Als Grund für den Zuwachs nannte die IEA die rasante Erholung der Weltwirtschaft nach dem starken Einbruch aufgrund der Coronavirus-Pandemie. Diese hatte nicht nur den Bedarf an Rohstoffen, sondern vor allem auch an Energie in die Höhe schießen lassen. Dasselbe galt auch für die Preise. Strom wurde wegen der starken Nachfrage teurer, Erdgas, weil mehr davon in Kraftwerken verbrannt wurde. Weil Erdgas teurer wurde, wurde mehr Kohle verbrannt.

Deutschland hat große Probleme

In Deutschland etwa lagen nach Einschätzung des Statistischen Bundesamts (StBa) vom September im ersten Halbjahr 2021 Braun- und Steinkohle mit einem Anteil von rund 27 Prozent bei der Stromerzeugung klar auf dem ersten Platz, während der Anteil erneuerbarer Energieträger zurückging.

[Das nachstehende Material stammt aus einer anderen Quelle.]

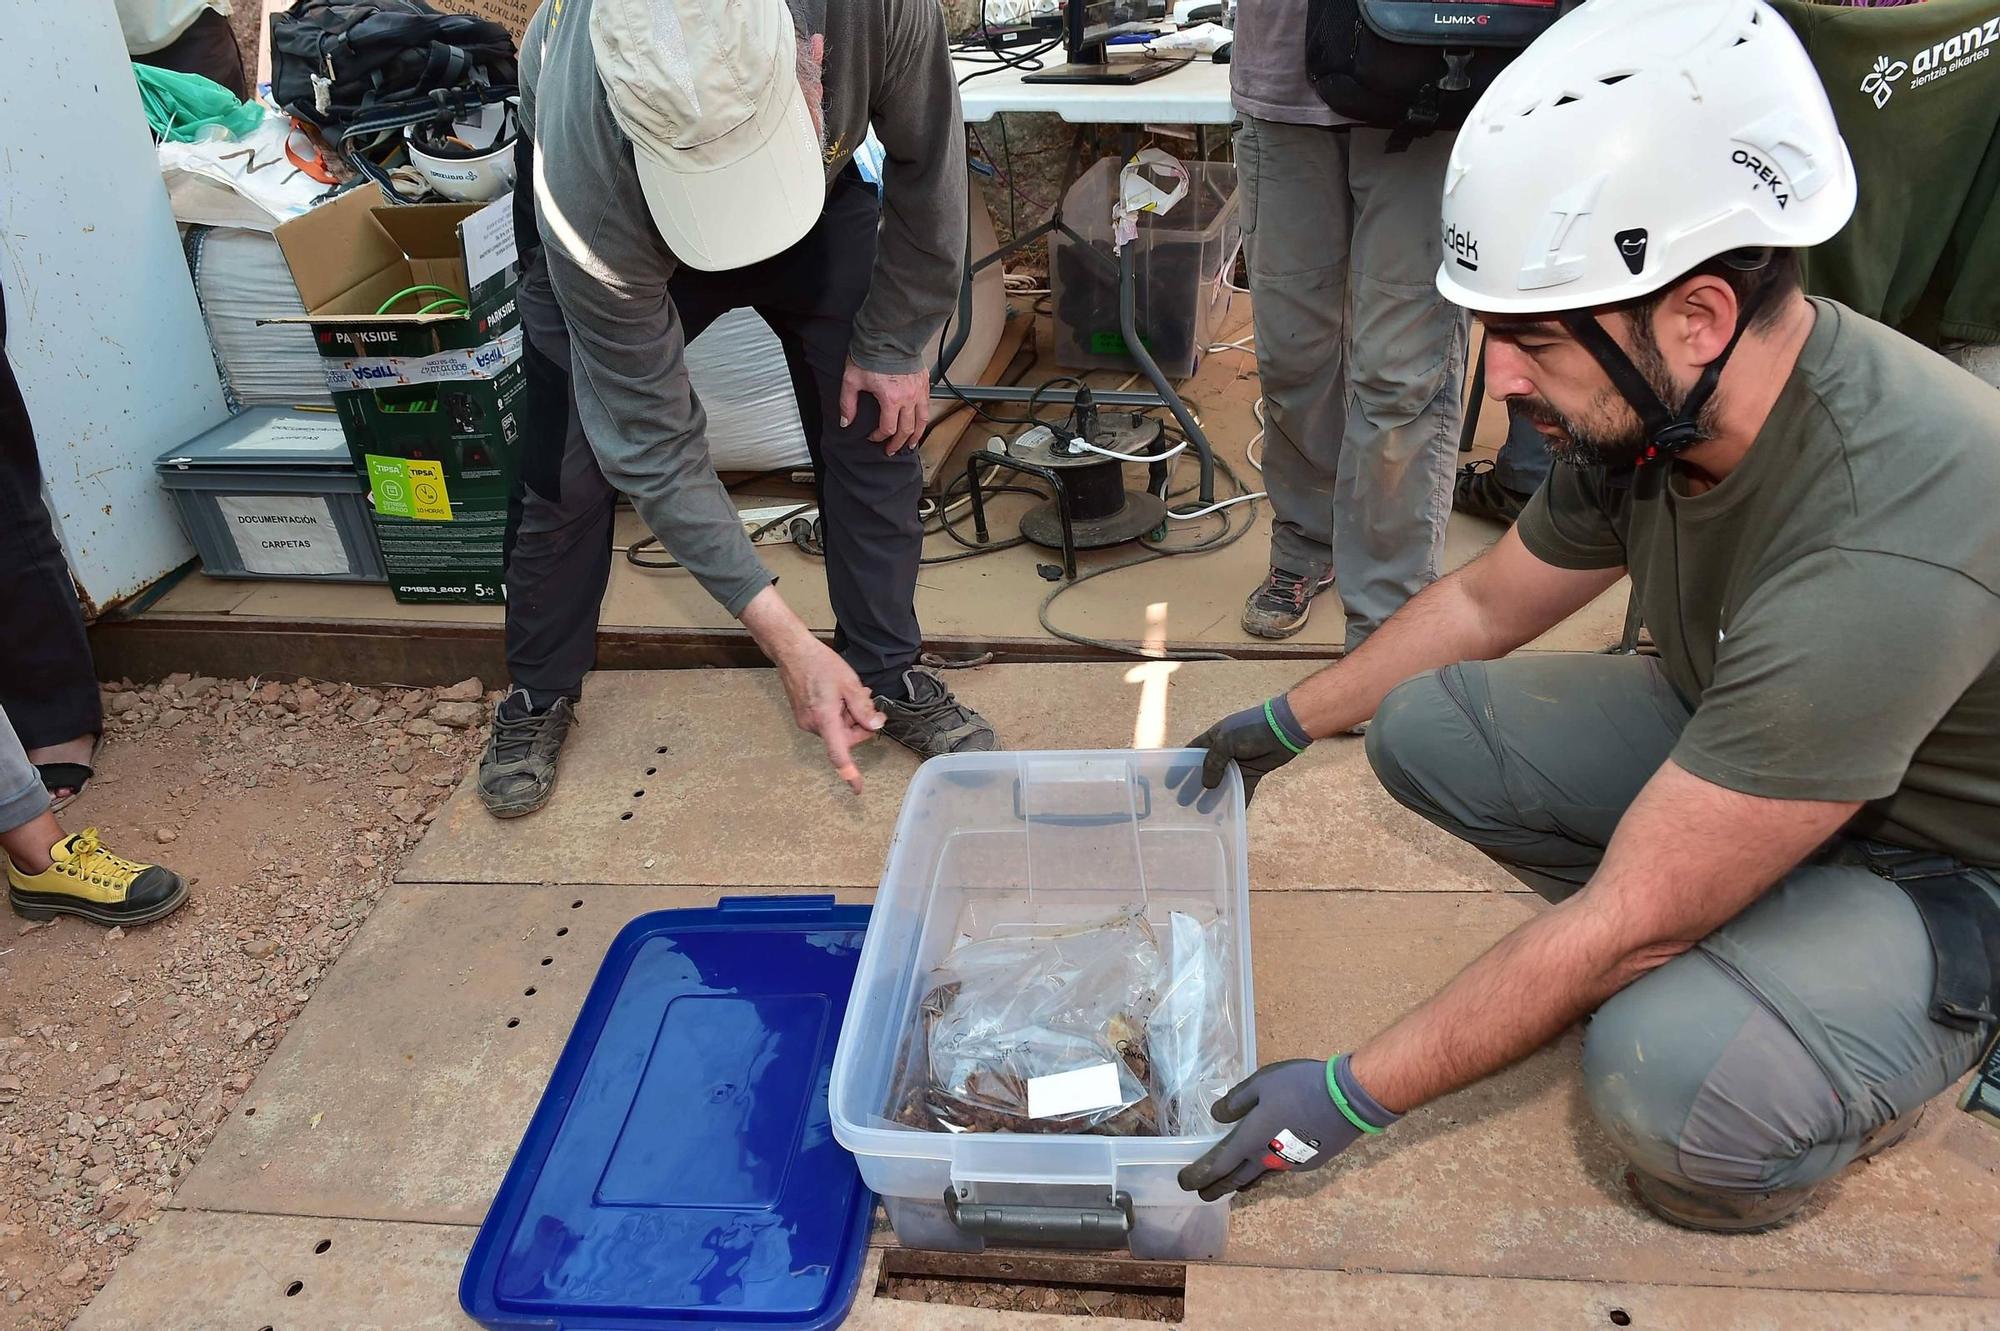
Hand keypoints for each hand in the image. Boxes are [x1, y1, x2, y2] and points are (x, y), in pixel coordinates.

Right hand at [774, 636, 884, 792]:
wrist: (792, 652)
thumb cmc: (820, 664)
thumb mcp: (849, 683)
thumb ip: (863, 708)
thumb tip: (875, 726)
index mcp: (825, 720)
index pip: (838, 753)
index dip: (849, 773)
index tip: (857, 788)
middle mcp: (813, 725)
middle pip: (845, 738)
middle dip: (859, 724)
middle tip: (868, 700)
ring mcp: (806, 721)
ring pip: (838, 729)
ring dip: (850, 716)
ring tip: (854, 692)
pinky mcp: (803, 715)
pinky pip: (828, 722)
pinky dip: (838, 714)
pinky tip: (841, 695)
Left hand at [839, 359, 929, 453]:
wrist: (888, 334)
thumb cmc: (871, 354)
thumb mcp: (852, 380)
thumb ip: (848, 404)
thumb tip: (846, 422)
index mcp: (891, 399)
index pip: (888, 428)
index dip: (879, 437)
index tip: (873, 437)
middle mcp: (908, 397)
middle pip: (907, 430)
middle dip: (898, 443)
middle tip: (892, 450)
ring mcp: (919, 391)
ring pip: (922, 420)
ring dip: (916, 435)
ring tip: (912, 444)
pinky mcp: (924, 382)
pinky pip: (927, 406)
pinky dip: (923, 419)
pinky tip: (920, 423)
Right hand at [1166, 694, 1311, 808]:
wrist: (1283, 729)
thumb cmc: (1251, 729)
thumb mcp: (1226, 742)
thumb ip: (1213, 763)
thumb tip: (1207, 786)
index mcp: (1213, 738)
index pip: (1192, 754)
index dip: (1181, 767)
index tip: (1170, 784)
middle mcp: (1223, 752)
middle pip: (1205, 772)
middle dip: (1195, 786)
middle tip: (1183, 803)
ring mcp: (1238, 764)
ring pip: (1222, 784)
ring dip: (1214, 797)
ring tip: (1203, 812)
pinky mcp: (1252, 773)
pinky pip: (1242, 789)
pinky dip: (1236, 801)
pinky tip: (1229, 814)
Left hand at [1177, 1056, 1396, 1202]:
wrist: (1348, 1099)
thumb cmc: (1301, 1086)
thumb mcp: (1261, 1083)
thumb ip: (1236, 1102)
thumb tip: (1217, 1117)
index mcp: (1251, 1140)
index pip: (1218, 1165)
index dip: (1199, 1175)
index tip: (1184, 1183)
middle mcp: (1268, 1159)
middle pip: (1236, 1180)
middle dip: (1216, 1188)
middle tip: (1202, 1194)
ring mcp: (1290, 1164)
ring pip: (1259, 1178)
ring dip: (1241, 1184)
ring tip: (1231, 1187)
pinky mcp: (1309, 1162)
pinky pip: (1279, 1171)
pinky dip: (1265, 1173)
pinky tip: (1265, 1166)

Braunkohlekraftwerk Garzweiler in Deutschland
APA/AFP/Ina Fassbender
Garzweiler: riesiger Braunkohletagebau im deutschen Bundesland Nordrhein-Westfalen

Deutschland will spätestens ab 2038 ohne Kohle auskommen, mittlerweile wird immer öfter das noch viel ambitioniertere Datum 2030 genannt. Ambitioniert deshalb, weil die Bundesrepublik 2022 auch die letzten Atomkraftwerke abschalten will. Deutschland muss daher nicht nur einen enormen wirtschaftlichen Strukturwandel bewältigen, sondern vor allem die dadurch entstehende Energielücke füllen und den Sektor erneuerbare Energieträger stark ausbauen.

Empfehlungen und Realität

Im November hatte die UNO-Klimakonferenz COP26 im schottischen Glasgow die internationale Staatengemeinschaft erstmals dazu aufgefordert, den Ausstieg aus der Kohle einzuleiten. Die Erklärung von rund 200 Staaten enthielt außerdem die Forderung, „ineffiziente“ Subventionen für Öl, Gas und Kohle zu streichen.

Nach unterschiedlichen Schätzungen sind aktuell weltweit zwischen 500 und über 1.000 Kohlekraftwerken in Planung oder Bau, vor allem in Entwicklungs- und Schwellenländern in Afrika und Asien.